### ASSIGNMENT
Arrange every line of the entries below as a Markdown table with the columns Row and Line, numbering the rows and skipping blank lines. Leave the pictures out of your answer.

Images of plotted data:

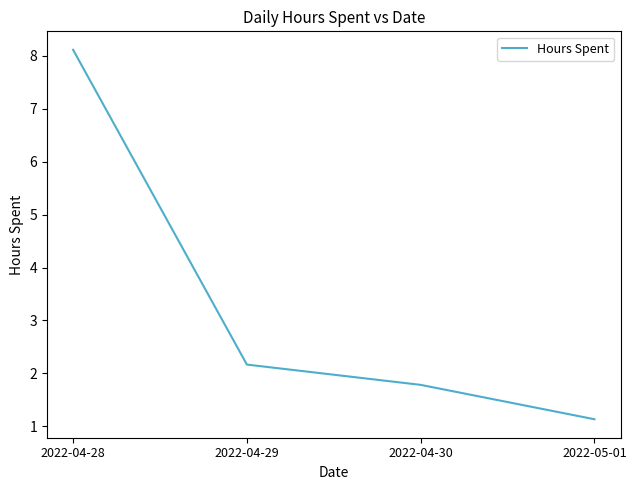

List the labels in order of value, largest first.

2022-04-28, 2022-04-29, 2022-04-30, 2022-05-01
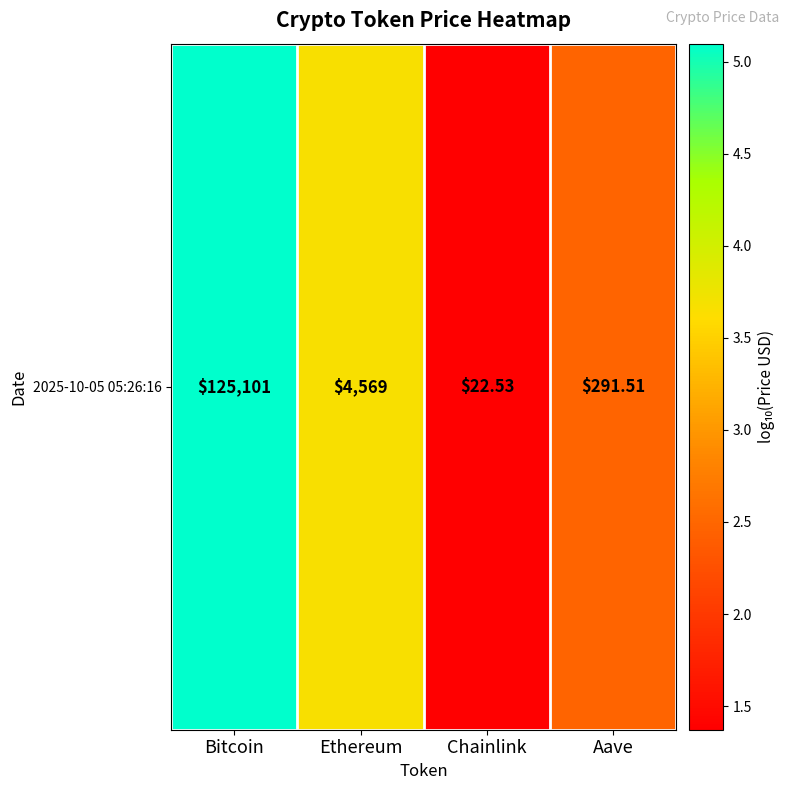

Between Bitcoin and Aave, which is larger?

Bitcoin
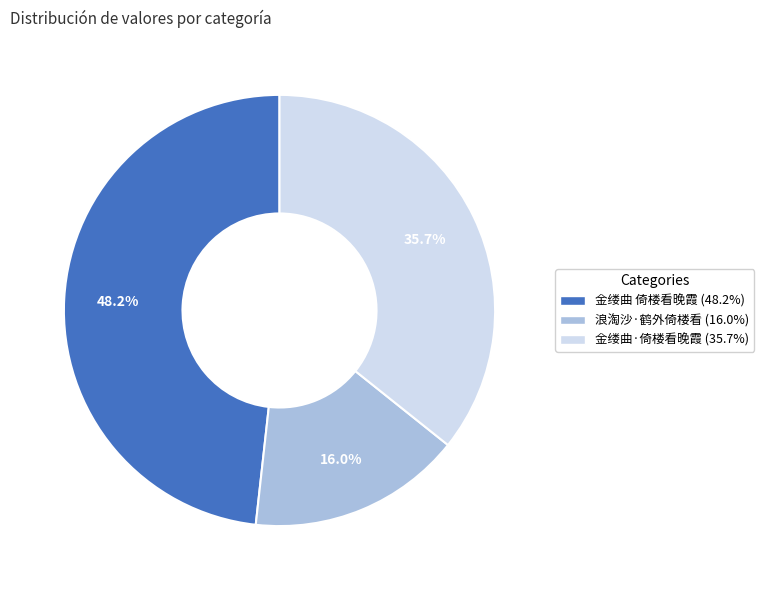

To the nearest percent, what is the combined percentage of 浪淘沙·鹤外倚楼看 and 金缕曲 倚楼看晚霞?

64%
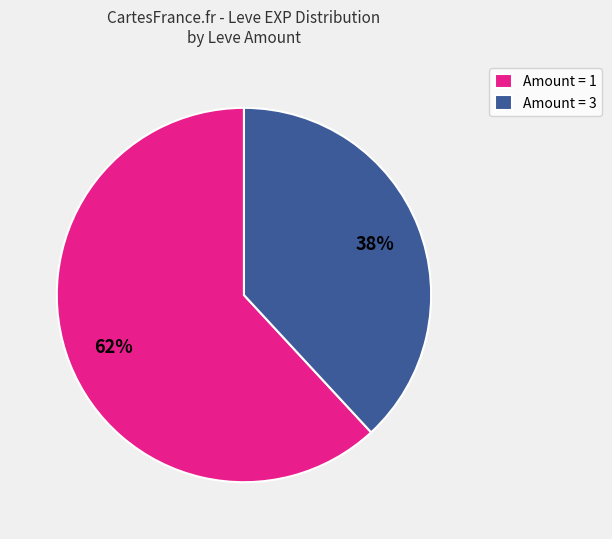

Do Amount = 1 and Amount = 3 together represent more than half of the pie?

Yes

### SOLUTION FOR THIS PROBLEM
| Row | Line |
|---|---|
| 1 | List the labels in order of value, largest first. |
| 2 | 2022-04-28, 2022-04-29, 2022-04-30, 2022-05-01 |
| 3 | Between Bitcoin and Aave, which is larger? |
| 4 | Bitcoin |
| 5 | To the nearest percent, what is the combined percentage of 浪淘沙·鹤外倚楼看 and 金缕曲 倚楼看晚霞? |
| 6 | 64% |
| 7 | Do Amount = 1 and Amount = 3 together represent more than half of the pie? |
| 8 | Yes |